What it looks like when you let the model do the math
Give a language model a blank canvas and a request for a ring of five boxes, and it will happily emit five pairs of x and y. They will look plausible. They will also be wrong in the specific way that floating-point eyeballing is always wrong: the spacing drifts, the radius wanders, two of the five end up a little close, and the same prompt next week produces a different almost-ring. A model is good at deciding that the boxes belong on a circle. It is bad at the trigonometry that places them there, because it is not doing trigonometry, it is predicting numbers that read like trigonometry.
You can paper over this with more tokens. Ask it to reason step by step, give it the formula, tell it the center and radius. Now you are paying for the model to run a sine and cosine in prose, slowly, with a non-zero error rate, every single time. The output is still not reproducible, because the next request re-derives the same arithmetic from scratch and rounds differently. You have spent your cleverness budget teaching a probabilistic system to imitate a calculator.
The primitive does the part the model should never touch
The alternative is to hand the agent one tool: arrange these element ids into a circle. The tool, plain code, takes the ids, computes the centers on a ring with real math, and writes the exact positions. The agent never sees an angle. It names the elements and names the shape it wants them in. Grid, row, column, circle. The geometry is settled by a function that returns the same answer every time.
Here is how I know the agent took the tool and not the shortcut. The circle layout places its first element at the top by default, because its starting angle is minus ninety degrees, twelve o'clock. In the mind map, the branch the agent happened to add first landed exactly at top center. If the model had been guessing coordinates, the first branch would have landed wherever a plausible number put it, which is almost never the precise top. The top placement is a fingerprint. It is the deterministic default of the primitive showing through, and it is the proof that the structure was computed by code, not narrated by the model.

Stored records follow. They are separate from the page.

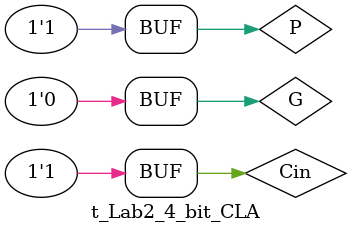
<source format=v>
module t_Lab2_4_bit_CLA;
	wire [3:0] Sum;
	wire Cout;

	reg [3:0] A, B;
	reg Cin;

	Lab2_4_bit_CLA M(Sum, Cout, A, B, Cin);

	initial begin
		$dumpfile("Lab2_4_bit_CLA.vcd");
		
			P = 4'b1101; G = 4'b0101; Cin = 1'b0;
		#50 P = 4'b1100; G = 4'b1000; Cin = 1'b1;
		
		#50 P = 4'b0101; G = 4'b1101; Cin = 1'b0;
		#50 P = 4'b1000; G = 4'b1100; Cin = 1'b1;

		#50 P = 4'b0101; G = 4'b0101; Cin = 1'b0;
		#50 P = 4'b1011; G = 4'b1011; Cin = 1'b1;

		#50 P = 4'b1111; G = 4'b1111; Cin = 1'b1;
		#50 P = 4'b1111; G = 4'b0000; Cin = 1'b1;
	end

endmodule
</source>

The connectors make the same point from the other side. The agent drew an arrow from the hub to each branch by naming the two endpoints, not by drawing a line between two coordinates. The arrow binds to the elements. When the ring later moves, the arrows re-route on their own, because they were never about positions. They were about relationships, and relationships are exactly the thing the agent should be expressing while the tool handles where the pixels go.
The general shape
This is not really about canvases. It is about where to draw the line between the agent and the tool in anything an agent drives. Walk through the operations your agent performs and sort them. Which ones are judgment, and which ones are arithmetic wearing the costume of judgment? Placement on a ring is arithmetic. So is aligning a column of boxes to a shared edge, distributing gaps evenly, snapping to a grid, routing a line between two anchors. Every one of those has a single correct answer that a function can compute and a model can only approximate.
Push each of those down into a deterministic primitive and the agent gets shorter, cheaper, and more reliable in the same move. Its prompt stops carrying spacing rules. Its output stops drifting between runs. Its job shrinks to the part it is genuinely good at: reading the situation and choosing the intent. Cluster these by theme. Make this a two by two matrix. Lay these out as a flow. The agent decides which composition the moment calls for, and the primitives make that composition exact.
So the question I would ask of any tool you are building for an agent to use is the unglamorous one. Which of these operations is my agent currently doing by hand, in tokens, that it should be calling a function for? Each one you find is a place the agent was doing geometry it should never have been asked to do. Take the geometry away from it. Give it a compass instead, and let it point.